Talesun opened an office in the United States. There are 11 people—engineers, sales people and leaders—working at the headquarters in California.
“We also believe the U.S. should be one of the highest-demand markets in the world over the next few years,” Ma said.
Talesun’s competitiveness there will depend on trade commission investigations and determinations about whether or not to impose a tariff on solar panels imported from China after some in the U.S. lodged complaints that Chinese manufacturers are benefiting from unfair subsidies from the Chinese government.
“Everyone is talking about that,” he said.
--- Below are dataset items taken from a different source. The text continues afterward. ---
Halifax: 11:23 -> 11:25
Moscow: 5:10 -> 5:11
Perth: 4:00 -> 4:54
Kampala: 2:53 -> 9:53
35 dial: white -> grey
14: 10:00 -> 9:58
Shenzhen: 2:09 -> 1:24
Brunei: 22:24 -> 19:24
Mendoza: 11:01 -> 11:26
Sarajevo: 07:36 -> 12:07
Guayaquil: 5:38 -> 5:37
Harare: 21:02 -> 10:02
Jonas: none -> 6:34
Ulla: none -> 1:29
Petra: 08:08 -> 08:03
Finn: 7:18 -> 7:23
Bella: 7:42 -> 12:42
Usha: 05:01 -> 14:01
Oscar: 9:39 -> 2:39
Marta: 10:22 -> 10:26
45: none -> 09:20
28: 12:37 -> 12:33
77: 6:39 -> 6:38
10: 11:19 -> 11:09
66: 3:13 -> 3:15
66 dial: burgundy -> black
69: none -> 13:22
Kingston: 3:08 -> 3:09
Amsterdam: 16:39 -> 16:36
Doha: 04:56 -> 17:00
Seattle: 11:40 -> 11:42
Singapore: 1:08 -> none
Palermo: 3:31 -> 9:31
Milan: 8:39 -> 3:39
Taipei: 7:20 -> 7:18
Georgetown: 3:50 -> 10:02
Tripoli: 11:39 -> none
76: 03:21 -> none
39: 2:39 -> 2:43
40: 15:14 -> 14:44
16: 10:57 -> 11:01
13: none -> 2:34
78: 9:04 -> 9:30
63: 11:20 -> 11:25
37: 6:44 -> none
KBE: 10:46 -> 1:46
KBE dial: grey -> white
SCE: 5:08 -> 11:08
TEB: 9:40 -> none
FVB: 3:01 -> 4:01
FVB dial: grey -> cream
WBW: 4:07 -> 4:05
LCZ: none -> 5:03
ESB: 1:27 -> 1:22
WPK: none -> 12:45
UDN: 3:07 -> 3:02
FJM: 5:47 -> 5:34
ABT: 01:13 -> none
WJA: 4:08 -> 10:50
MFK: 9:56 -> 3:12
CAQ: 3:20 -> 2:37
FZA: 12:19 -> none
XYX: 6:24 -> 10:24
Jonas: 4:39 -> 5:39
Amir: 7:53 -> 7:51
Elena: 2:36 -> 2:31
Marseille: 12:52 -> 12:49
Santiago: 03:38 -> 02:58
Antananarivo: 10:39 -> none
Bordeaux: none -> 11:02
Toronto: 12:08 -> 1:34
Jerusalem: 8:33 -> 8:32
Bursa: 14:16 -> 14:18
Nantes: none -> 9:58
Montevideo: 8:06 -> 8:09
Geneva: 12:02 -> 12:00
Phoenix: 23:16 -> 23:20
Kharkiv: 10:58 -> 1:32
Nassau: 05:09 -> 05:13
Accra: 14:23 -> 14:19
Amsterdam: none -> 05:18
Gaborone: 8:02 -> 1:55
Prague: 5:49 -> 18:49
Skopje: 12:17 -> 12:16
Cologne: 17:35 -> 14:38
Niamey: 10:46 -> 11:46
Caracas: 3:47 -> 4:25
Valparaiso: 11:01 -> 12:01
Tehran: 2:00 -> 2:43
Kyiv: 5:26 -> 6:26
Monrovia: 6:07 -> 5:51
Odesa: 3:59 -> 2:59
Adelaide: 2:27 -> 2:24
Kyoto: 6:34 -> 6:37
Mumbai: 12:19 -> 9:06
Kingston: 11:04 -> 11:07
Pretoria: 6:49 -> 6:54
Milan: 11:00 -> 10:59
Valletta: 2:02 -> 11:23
If there are new tariffs, the company will have to decide if it will be able to compete in the U.S. market despite those disadvantages or if it will need to open a domestic plant. Ma said the U.S. market is likely to be significant enough that the company will find a way to do business here.
While the European markets are slowing, Ma said he’s hopeful that they will return.
“Power is very expensive there,” he said. “Grid parity is near, and they won’t need subsidies to make it affordable for long.”
The company has grown up quickly, developing in just about a year from concept to fully functional plant, Ma said.
Because it produces panels in high volumes and in an automated facility, it’s able to offer large price advantages, Ma said. The U.S. office is now working on developing relationships with solar installers.